Does web harvesting breach copyright?
Whilst PANDORA asks for permission to harvest material, the Internet Archive does not.  And feels that it has gotten around the issue of copyright by not indexing those pages that say “do not index me”. However, there is an interesting twist to this particular tale.

It has been determined that “As a group of files, which form a unity, (web sites) belong among author works and can therefore be included into the Copyright law. The Copyright Licencing Agency in the Great Britain states that “The World Wide Web is subject to copyright, and Web pages are themselves literary works” (http://www.cla.co.uk/copyrightvillage/internet.html). Any collecting or archiving of these materials, without the permission of the author or copyright holder is against the law.

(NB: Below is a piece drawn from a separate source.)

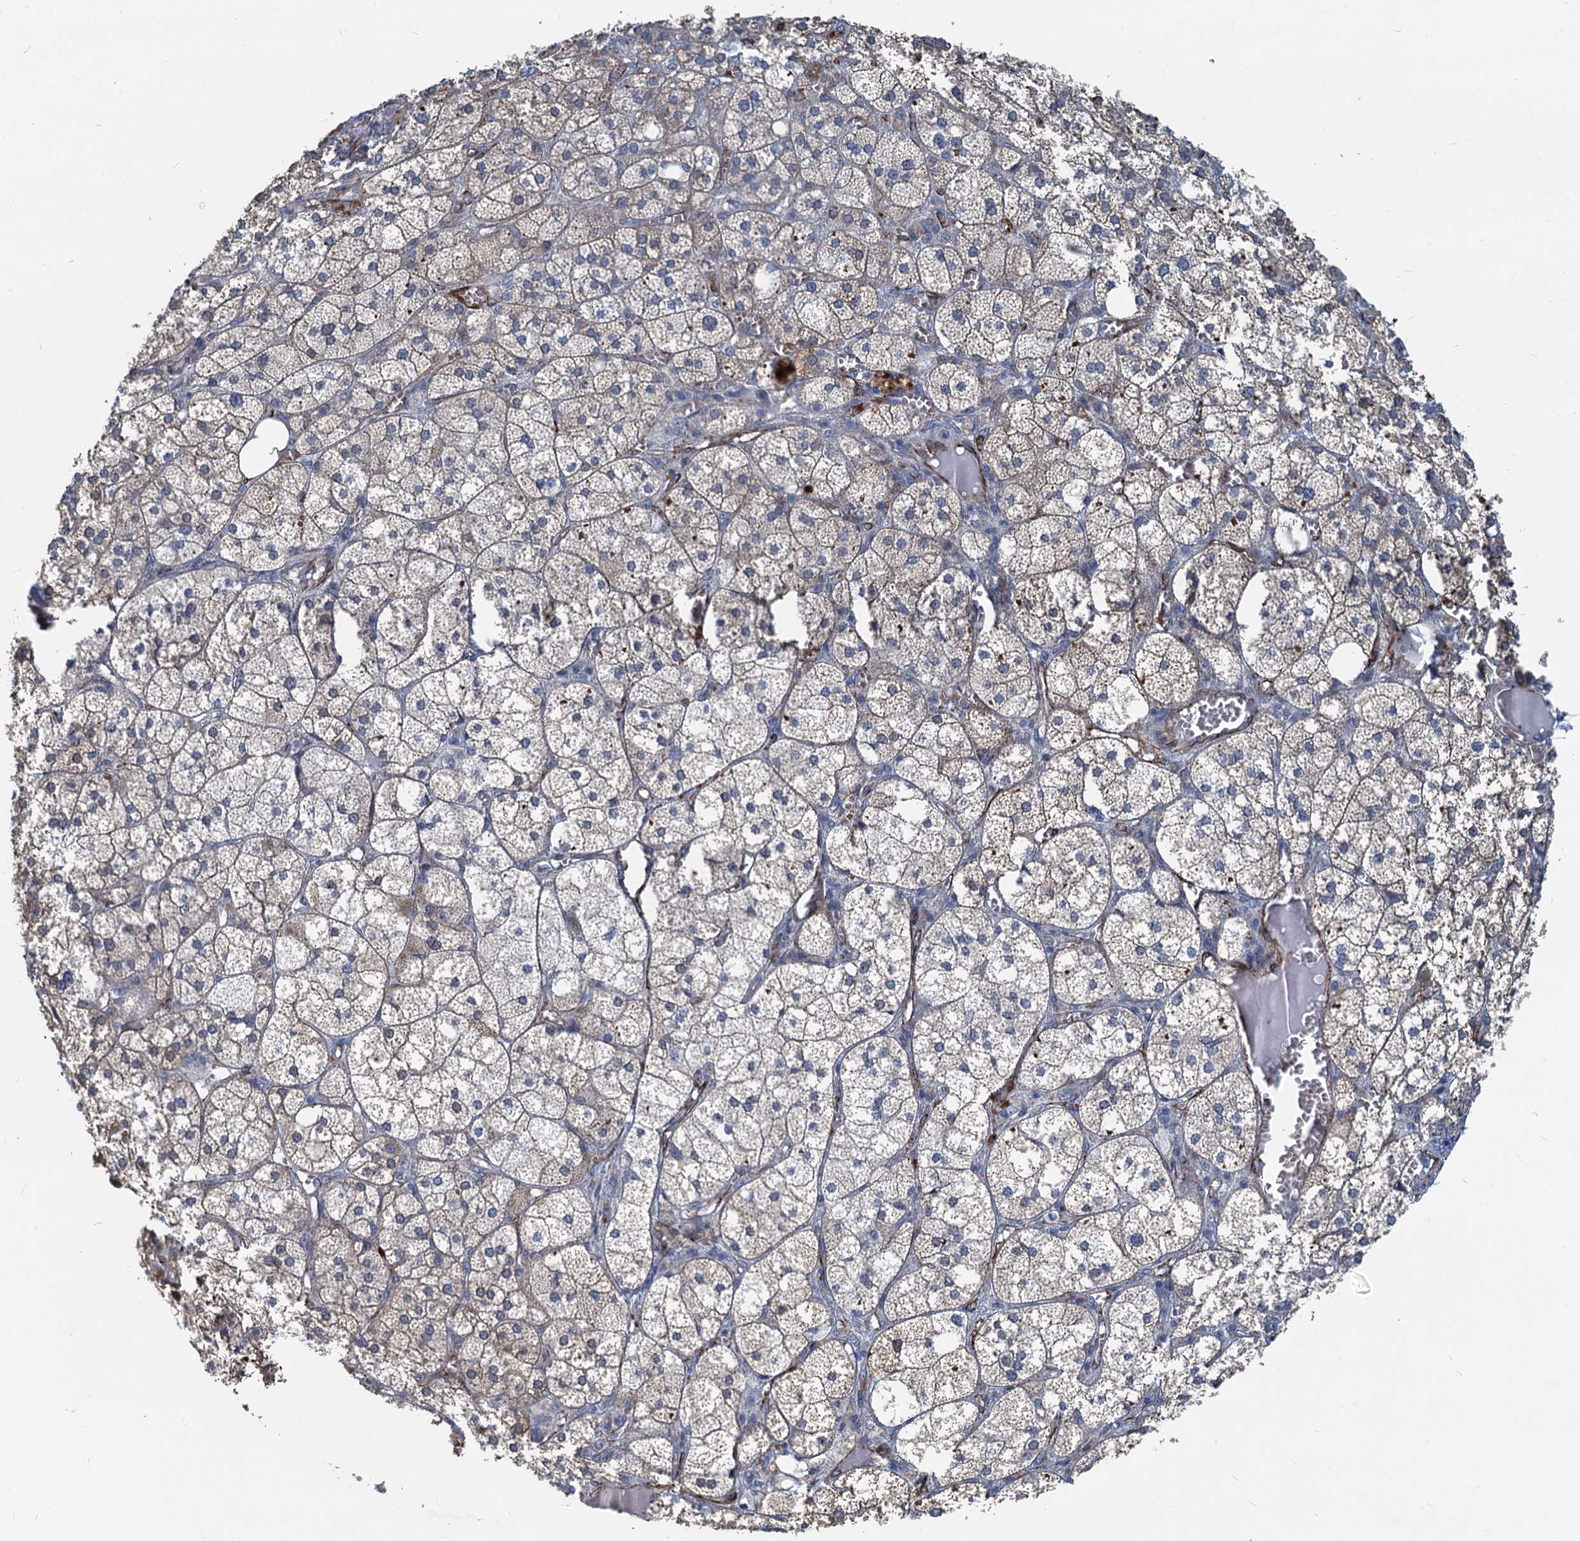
{"staining": {"intensity": "moderate", "quantity": "25%-75%", "location": "cytoplasmic/membranous"}, "tissue": "adrenal gland", "cell_type": "Glandular cells", "image_type": "normal", "snomed": [{"axis": "morphology", "description": "Normal tissue, NOS"}, {"axis": "topography", "description": "Adrenal gland"}], "caption": "Human adrenal gland stained with a brown dye shows moderate cytoplasmic/membranous positive staining in approximately 25%-75% of glandular cells.", "gene": "ASXL3", "patient": {"sex": "female", "age": 61}}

Exceptions are individual data, government publications which belong into the public domain and other publication in which it is explicitly stated that their reproduction is allowed. Any further use of such publications requires the citing of the source. The rights of authors are limited to their life plus 70 years after the death of the author.”
http://www.ifla.org/IV/ifla68/papers/116-163e.pdf

So of the 55 billion pages collected on the web site – it has to be said that because copies have been made – the Internet Archive has well and truly breached the copyright laws.

OK, I can hear a collective “who cares” after all they have succeeded in capturing more of the Web than any other organisation or group of organisations across the world. And it is not like they are using the information for nefarious purposes.

And I have to agree – but it is also interesting to note that the Internet Archive is not the only site that uses search engine technology to capture information. Every search engine breaks this rule. In fact every search engine and almost every computer takes snap shots of web pages / sites for ease of retrieval at a later date. Check out how long the Web History says on your computer and you will begin to realise how impossible it would be to police this particular problem.

As you can imagine this is only a very small introduction to the problems and the issues surrounding the archiving of web pages. But we hope as always it has given you some food for thought, and comments will be made available in later editions.

Book Review
The following was listed on the UK Records Management List Serv on 19th July 2006. IEA have yet to view a copy of the book and cannot endorse the contents. But for those of you who are interested in obtaining a copy….

Archiving Websites: A practical guide for information management professionals by Adrian Brown has now been published by Facet Publishing and is available from – (http://www.nationalarchives.gov.uk/bookshop/), or from other retailers.
“This is the first book to offer practical guidance to information-management professionals seeking to implement web archiving programmes of their own. It is essential reading for those who need to collect and preserve specific elements of the web – from national domains or individual subject areas to an organization’s own website.
Drawing on the author’s experience of managing The National Archives’ web-archiving programme, together with lessons learned from other international initiatives, this book provides a comprehensive overview of current best practice, together with practical guidance for anyone seeking to establish a web-archiving programme. It assumes only a basic understanding of IT and web technologies, although it also offers much for more technically oriented readers.
Contents include the development of web archiving; selection; collection methods; quality assurance and cataloguing; preservation; delivery to users; legal issues; managing a web-archiving programme and future trends.

Written to address audiences from the whole spectrum of information-management sectors, this book is essential reading for three types of reader: policy-makers, who need to make decisions about establishing or developing an institutional web archiving programme; information-management professionals, who may be required to implement a web-archiving programme; and website owners and webmasters, who may be required to facilitate archiving of their own websites.”